*Instructions to follow:*
Give back exactly the stretch of data below from the line holding "εργασιών είτε από" through the line holding "viverra sed. Integer", both ends included, and leave the remaining lines out.

Extracted page text data:
◆ ◆ ◆ ◆ ◆
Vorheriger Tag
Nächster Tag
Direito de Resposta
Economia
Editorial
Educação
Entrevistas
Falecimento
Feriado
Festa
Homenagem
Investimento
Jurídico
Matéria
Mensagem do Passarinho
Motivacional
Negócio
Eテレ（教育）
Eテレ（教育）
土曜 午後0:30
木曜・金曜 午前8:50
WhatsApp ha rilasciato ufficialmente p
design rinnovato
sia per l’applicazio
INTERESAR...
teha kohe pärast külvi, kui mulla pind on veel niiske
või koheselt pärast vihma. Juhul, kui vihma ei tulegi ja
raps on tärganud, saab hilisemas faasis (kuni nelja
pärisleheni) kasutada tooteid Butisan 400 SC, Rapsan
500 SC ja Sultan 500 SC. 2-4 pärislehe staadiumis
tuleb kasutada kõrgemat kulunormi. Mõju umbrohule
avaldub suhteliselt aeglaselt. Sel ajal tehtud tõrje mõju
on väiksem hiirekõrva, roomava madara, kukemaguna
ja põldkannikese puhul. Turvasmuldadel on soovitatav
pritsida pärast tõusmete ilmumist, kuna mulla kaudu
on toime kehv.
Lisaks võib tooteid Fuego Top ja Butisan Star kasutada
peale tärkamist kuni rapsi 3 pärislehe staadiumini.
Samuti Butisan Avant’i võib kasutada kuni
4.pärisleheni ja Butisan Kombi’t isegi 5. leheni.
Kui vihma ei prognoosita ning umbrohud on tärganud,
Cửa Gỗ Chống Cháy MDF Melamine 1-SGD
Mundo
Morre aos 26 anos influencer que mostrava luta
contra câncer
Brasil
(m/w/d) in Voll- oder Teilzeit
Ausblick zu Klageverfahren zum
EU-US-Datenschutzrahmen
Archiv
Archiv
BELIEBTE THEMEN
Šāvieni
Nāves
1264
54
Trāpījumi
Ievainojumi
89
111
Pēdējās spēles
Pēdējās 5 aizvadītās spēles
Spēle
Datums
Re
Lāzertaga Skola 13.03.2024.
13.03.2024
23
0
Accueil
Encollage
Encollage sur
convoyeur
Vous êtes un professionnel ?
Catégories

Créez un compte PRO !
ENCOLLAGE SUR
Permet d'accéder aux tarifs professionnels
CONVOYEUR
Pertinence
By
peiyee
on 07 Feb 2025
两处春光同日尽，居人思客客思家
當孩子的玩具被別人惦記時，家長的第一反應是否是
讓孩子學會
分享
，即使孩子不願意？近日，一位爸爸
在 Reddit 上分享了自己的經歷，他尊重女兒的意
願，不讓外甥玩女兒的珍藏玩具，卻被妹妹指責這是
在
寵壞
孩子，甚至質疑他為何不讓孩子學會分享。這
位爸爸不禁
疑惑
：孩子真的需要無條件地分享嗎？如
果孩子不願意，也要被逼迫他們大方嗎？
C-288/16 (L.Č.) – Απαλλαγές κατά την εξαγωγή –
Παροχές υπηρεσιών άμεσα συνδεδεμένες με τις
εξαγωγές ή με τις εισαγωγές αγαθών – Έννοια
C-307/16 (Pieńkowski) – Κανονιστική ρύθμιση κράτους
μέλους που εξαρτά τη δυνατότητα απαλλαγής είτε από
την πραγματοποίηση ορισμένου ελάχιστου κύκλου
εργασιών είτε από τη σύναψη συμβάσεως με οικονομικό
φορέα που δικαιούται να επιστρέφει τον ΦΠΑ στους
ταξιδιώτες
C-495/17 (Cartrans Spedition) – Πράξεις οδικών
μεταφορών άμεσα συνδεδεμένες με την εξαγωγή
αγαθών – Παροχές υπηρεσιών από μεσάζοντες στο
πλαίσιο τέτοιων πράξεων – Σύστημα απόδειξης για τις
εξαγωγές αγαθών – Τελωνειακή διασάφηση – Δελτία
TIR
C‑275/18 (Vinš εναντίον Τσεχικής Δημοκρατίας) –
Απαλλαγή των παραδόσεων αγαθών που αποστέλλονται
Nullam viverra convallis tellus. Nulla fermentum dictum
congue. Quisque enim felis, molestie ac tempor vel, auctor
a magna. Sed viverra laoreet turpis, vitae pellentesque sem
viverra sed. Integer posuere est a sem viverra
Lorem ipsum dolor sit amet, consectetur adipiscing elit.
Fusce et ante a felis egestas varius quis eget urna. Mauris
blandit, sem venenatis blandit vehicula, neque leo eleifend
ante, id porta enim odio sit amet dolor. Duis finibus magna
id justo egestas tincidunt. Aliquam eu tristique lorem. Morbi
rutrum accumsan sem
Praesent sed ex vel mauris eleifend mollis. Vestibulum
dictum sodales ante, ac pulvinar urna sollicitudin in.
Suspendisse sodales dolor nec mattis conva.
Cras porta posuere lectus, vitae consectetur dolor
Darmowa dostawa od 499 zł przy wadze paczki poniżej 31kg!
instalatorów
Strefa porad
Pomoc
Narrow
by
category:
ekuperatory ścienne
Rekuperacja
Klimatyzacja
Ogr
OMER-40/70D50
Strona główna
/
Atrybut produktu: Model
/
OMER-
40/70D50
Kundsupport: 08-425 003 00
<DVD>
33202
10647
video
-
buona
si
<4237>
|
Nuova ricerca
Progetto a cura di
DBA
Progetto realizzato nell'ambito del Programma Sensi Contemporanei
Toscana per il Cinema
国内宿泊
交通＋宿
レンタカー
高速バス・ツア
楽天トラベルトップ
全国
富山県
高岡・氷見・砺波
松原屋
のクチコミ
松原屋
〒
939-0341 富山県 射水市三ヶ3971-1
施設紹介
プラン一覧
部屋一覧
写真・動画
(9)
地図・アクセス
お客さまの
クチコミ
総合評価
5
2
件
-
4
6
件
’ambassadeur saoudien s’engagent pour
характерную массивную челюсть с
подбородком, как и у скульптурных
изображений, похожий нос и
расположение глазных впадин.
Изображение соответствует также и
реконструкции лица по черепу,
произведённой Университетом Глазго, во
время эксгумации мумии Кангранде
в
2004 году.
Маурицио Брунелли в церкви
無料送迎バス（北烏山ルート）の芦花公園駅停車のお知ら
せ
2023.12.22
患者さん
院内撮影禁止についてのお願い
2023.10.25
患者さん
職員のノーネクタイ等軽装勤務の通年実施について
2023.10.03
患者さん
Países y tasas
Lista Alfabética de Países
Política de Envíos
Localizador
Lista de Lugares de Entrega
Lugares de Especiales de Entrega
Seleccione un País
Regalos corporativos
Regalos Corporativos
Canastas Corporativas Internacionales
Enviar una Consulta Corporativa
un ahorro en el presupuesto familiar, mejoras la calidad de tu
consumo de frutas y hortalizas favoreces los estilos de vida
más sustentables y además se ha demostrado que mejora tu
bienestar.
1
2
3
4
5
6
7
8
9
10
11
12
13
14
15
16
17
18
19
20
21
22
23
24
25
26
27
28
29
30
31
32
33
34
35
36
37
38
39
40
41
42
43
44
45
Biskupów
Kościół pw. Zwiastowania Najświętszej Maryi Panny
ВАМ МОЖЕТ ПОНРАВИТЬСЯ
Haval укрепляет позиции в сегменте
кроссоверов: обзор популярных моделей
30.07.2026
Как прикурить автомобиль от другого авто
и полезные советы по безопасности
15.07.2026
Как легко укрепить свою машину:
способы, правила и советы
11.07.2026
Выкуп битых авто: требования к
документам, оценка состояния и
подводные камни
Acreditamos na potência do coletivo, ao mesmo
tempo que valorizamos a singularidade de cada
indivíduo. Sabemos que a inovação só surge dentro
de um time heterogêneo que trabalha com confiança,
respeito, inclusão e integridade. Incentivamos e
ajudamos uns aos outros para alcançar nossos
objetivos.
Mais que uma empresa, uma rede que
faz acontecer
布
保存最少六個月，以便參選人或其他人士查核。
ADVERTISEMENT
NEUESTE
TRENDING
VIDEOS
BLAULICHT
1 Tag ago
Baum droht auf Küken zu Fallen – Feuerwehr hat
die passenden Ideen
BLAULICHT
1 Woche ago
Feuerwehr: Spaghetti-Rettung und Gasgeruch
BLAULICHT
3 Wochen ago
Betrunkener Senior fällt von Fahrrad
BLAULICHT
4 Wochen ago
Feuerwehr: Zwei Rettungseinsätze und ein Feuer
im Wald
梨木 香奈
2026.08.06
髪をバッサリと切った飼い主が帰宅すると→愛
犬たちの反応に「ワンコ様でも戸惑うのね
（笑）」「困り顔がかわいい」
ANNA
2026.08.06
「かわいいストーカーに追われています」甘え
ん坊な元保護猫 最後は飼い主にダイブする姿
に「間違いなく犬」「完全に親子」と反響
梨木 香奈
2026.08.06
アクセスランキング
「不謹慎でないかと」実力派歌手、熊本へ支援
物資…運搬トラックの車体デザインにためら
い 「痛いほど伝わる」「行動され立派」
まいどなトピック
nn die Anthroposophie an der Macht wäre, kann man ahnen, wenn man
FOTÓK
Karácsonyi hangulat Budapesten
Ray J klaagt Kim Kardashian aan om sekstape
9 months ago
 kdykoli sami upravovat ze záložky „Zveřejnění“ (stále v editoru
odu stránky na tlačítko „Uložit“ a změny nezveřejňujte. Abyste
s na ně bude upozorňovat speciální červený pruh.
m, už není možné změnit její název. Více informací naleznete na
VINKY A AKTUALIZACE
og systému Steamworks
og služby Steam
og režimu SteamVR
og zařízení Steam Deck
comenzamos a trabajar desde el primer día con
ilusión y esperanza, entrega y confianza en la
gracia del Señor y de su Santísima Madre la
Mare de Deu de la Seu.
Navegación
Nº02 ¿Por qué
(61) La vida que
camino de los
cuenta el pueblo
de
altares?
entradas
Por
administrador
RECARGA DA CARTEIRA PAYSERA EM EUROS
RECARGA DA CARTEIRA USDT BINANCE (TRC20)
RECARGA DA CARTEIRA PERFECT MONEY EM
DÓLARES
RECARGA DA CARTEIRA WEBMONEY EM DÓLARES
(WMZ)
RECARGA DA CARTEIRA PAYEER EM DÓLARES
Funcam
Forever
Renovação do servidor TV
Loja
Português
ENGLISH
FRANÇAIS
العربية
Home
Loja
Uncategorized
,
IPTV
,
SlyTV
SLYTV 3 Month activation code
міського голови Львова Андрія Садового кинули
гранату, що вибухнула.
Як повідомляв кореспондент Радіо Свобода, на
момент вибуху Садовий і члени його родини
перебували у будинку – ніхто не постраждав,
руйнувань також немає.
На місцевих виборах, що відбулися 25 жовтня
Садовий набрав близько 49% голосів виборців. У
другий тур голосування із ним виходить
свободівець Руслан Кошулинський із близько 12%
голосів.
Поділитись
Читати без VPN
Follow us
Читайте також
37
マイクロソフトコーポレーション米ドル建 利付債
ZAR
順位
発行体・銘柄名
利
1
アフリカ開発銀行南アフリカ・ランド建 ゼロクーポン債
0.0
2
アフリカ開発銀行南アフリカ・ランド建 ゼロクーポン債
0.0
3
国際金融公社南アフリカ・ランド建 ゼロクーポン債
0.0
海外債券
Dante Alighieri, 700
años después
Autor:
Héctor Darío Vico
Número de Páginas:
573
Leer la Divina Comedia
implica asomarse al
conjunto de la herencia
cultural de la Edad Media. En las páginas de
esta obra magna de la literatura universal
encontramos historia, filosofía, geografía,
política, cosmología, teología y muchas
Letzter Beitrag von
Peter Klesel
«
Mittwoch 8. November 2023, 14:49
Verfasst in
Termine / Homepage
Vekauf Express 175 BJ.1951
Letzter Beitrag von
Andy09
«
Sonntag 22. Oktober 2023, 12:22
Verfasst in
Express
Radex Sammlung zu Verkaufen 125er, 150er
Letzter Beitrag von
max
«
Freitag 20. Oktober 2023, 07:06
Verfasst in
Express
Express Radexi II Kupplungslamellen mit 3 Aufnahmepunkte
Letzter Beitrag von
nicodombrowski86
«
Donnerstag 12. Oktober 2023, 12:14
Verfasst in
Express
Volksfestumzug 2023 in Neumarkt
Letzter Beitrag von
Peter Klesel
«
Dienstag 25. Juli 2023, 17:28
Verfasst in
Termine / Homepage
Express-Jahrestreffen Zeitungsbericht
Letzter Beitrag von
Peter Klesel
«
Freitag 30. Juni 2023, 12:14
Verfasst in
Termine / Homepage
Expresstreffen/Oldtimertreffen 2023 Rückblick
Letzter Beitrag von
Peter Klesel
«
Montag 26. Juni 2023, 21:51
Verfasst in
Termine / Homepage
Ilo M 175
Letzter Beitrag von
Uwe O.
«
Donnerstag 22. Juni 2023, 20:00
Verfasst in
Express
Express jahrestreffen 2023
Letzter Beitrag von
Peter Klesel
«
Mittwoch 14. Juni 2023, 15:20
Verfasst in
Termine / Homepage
◆ ◆ ◆ ◆ ◆
*Output below:*
εργασιών είτε από τη σύναψη συμβάσεως με οικονομικό
φορέα που δικαιούται να επιστρέφει τον ΦΠΑ στους
ταξιδιώτες
C-495/17 (Cartrans Spedition) – Πράξεις οδικών
μεταφορών άμεσα συνδεδεμένες με την εξαγωγή
αγαθών – Παροχές υπηρεσιών από μεσάζοντες στο
πλαίσιο τέτοιων πράξεων – Σύστημα απόδειξης για τις
εξαγωγές αγαθών – Τελωνειακή διασάφηση – Δελτία
TIR
C‑275/18 (Vinš εναντίον Τσεχικής Δημοκρατίας) –
Απαλλαγή των παραδόσεων αγαθών που αποστέλλονται
Nullam viverra convallis tellus. Nulla fermentum dictum
congue. Quisque enim felis, molestie ac tempor vel, auctor
a magna. Sed viverra laoreet turpis, vitae pellentesque sem
viverra sed. Integer posuere est a sem viverra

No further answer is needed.